GPT 4.1 support

Hi guys,

You're using GPT-4o in AI Blaze but GPT 4.1 has been out for a few weeks now – when will you be switching it over?

Thanks,

Alex

Hi Alex,

We're mulling over two things in regards to it right now:

  1. The Benchmark results for it compared to gpt-4o seem mixed overall. It seems like 4.1 is much better at coding than 4o, but other than that it's not clear it's an across-the-board improvement and may in fact be worse in some cases. We also default to Sonnet which is probably better than 4.1 on coding so those improvements don't seem critical to AI Blaze.

  2. ChatGPT either isn't adopting or if they did adopt it they decided to keep the GPT-4o label in the UI (it's unclear from OpenAI's public pronouncements). We're a bit concerned that users might be confused if we swap to a GPT-4.1 label when they still see GPT-4o in ChatGPT.

Anyways, those are two factors that are giving us hesitation on switching. What are your thoughts on it?

Hi Scott, thanks for getting back to me. I've switched my rewriting prompts that use the API over to GPT-4.1 and it's working really well so far. If you're unsure about making the switch for everyone, maybe you could add an option in the settings to enable more models, or introduce an 'experimental' option for people to try out new releases?

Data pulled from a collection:

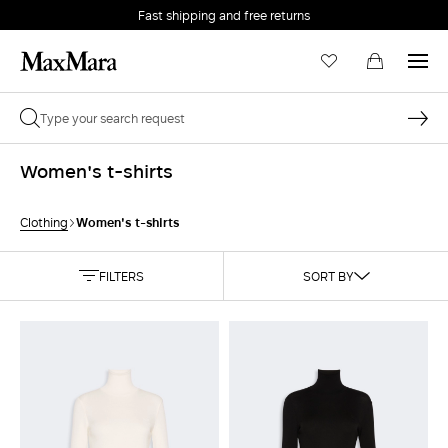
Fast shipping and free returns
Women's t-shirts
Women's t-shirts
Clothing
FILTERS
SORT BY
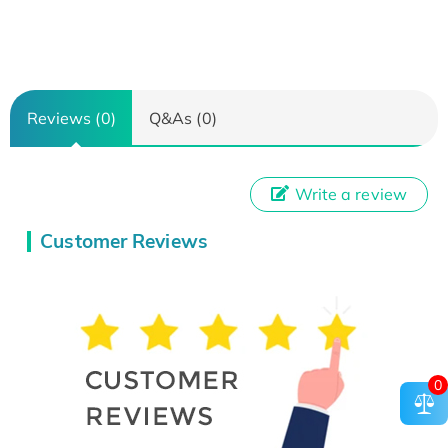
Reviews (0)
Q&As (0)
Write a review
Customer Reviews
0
...
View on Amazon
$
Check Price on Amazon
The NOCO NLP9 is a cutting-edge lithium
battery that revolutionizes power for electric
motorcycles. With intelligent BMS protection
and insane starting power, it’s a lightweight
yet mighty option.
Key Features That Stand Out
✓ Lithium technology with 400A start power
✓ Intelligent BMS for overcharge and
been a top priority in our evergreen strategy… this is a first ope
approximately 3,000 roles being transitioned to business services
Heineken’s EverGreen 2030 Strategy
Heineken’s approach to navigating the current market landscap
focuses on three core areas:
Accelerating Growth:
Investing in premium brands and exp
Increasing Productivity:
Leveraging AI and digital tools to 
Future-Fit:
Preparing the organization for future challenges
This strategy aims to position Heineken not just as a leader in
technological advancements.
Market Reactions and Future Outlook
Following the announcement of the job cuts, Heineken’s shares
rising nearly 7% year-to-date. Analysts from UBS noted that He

## Complete the following
1. Sum up the forum thread about GPT 4.1 support in two sentences.
2. Copy the forum thread word for word, from "2. ChatGPT either" to "thoughts on it?".
3. Carry on the forum thread about GPT 4.1 support from the point where it stops.
The listing above is separate material from the forum thread.

## Task answers
1. Alex asks when AI Blaze will switch from GPT-4o to GPT 4.1, and Scott replies that mixed benchmark results and possible user confusion, since ChatGPT may still show the GPT-4o label, are causing hesitation. Alex reports that rewriting prompts switched to GPT-4.1 through the API are working well and suggests a settings option to enable more models or an "experimental" option for trying new releases.

2.
2. ChatGPT either isn't adopting or if they did adopt it they decided to keep the GPT-4o label in the UI (it's unclear from OpenAI's public pronouncements). We're a bit concerned that users might be confused if we swap to a GPT-4.1 label when they still see GPT-4o in ChatGPT.

Anyways, those are two factors that are giving us hesitation on switching. What are your thoughts on it?

3.
By the way, have you noticed that when using AI Blaze’s "Write with AI", Sonnet seems to 'think' before responding and then writes the message in a block, while GPT-4o just starts writing immediately? The extra moment Sonnet takes to describe what it’s about to do seems to help it generate better responses. Are you prompting them differently, or is Sonnet just responding differently to the same prompt?

Thanks

Hi Alex,

Our Sonnet and OpenAI GPT models use the same prompts. Sonnet is probably a larger model so it may be a bit slower.

It's good idea to offer experimental options, we'll explore that.

Thanks for your reply, Scott.

It's interesting how differently Sonnet and GPT-4o handle the prompt. I'm curious to see whether GPT-4.1 behaves the same way or if it's an improvement.